Similarly, the SON has read riot act on adulterators of lubricants, warning them to desist from such unscrupulous activity to avoid prosecution.

Speaking at a sensitisation workshop organised by SON in Yola, Adamawa State capital recently, Ahmed Jarma, chairman, North- East zone of MAN, said there was a need for collaboration between MAN and SON to tackle the influx of substandard products into the country.

According to Jarma, the effects of substandard products in the country could be so devastating that only mutual collaborations could stop it.
“Substandard products are everybody’s enemy, yet people engage in peddling them for selfish economic gains at the expense of national and individual economic interest.

“It is only all of us as patriotic Nigerians that can collectively put a halt to this trend on both domestic and imported substandard products,” he said.

Jarma noted that the objectives of MAN and the functions of SON indicated that both had the common goal of formulating and promoting policies that specifically promoted a healthy industrial development in the country for stable economic growth.
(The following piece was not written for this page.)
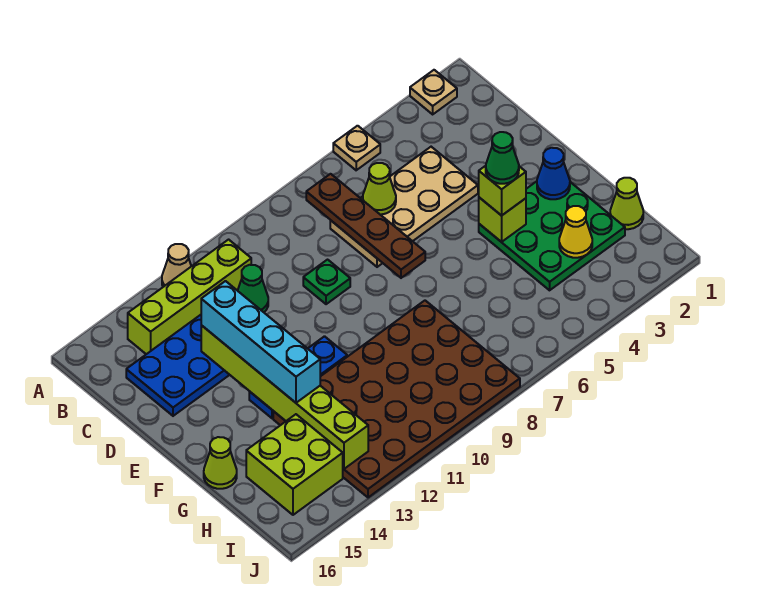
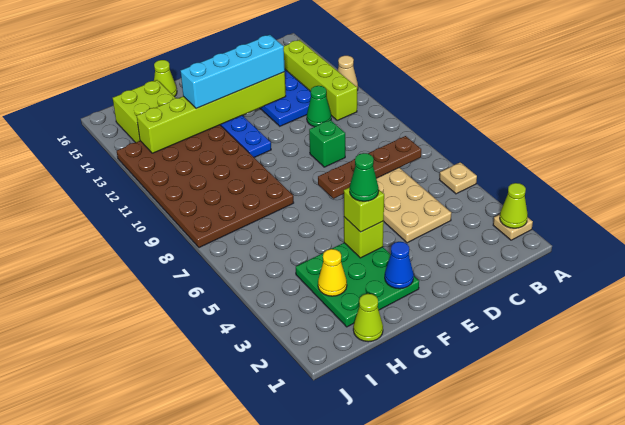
lime 1x1 cone [363,163,396,215] -> lime 1x1 cone moved to [500,183,528,228]
green 1x1 plate [303,260,350,304] -> green 1x1 brick [309,120,345,167]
Commending SON ACT 2015, the manufacturer said: “The Act sets out to sanitise the nation’s industrial, commercial, business and market place of substandard products. It is in tandem with the economic diversification, economic growth and recovery, industrial and agricultural revolution programme of the federal government. Therefore, using the instrumentality of the ACT,

Nigeria could attain economic development via standardisation, quality assurance and control as well as monitoring and compliance”.

Speaking earlier at the forum, Osita Aboloma, SON’s director-general, represented by Sunday Galadima, Adamawa State’s coordinator of SON, assured stakeholders that the regulatory agency remained unrelenting in the anti-substandard products battle.

“Within the last few months, we have confiscated fake and substandard products worth over N300 billion across the country. We have since embarked on arraignment and trial at the various courts- of some of the suspects linked with the impounded goods”.

Meanwhile at another meeting with the Lubricant Producers Association of Nigeria last Wednesday in Lagos, Aboloma charged lubricant dealers to leverage the growing auto industry, pointing out that the industry was critical to Nigeria’s industrialisation drive.

He read riot act to unscrupulous dealers faking genuine products and deceiving unsuspecting consumers to desist from that, as the SON had given the agency prosecutorial powers.
“SON will not sit back and watch some unscrupulous people threaten the life of the industry. We will not sit back and watch these people pull down the investment of established brands. As long as you are law abiding, we will be there to protect you,” he said.

He urged all stakeholders to always consult SON for minimum requirements of the Nigerian Industrial Standards (NIS) in order to produce in line with global standards.

“We cannot do it alone and we need your assistance. The standards are there and they have been brought at par with international best practice. We will sit down and critically look at challenges you have now and fashion out a way to deal with them collectively and decisively,” Aboloma told lubricant makers.

Mustapha Ado, chairman/CEO of Ammasco International Limited, said the industry was faced with a number of challenges, ranging from adulteration to faking of established brands, tasking SON to address the issue head-on.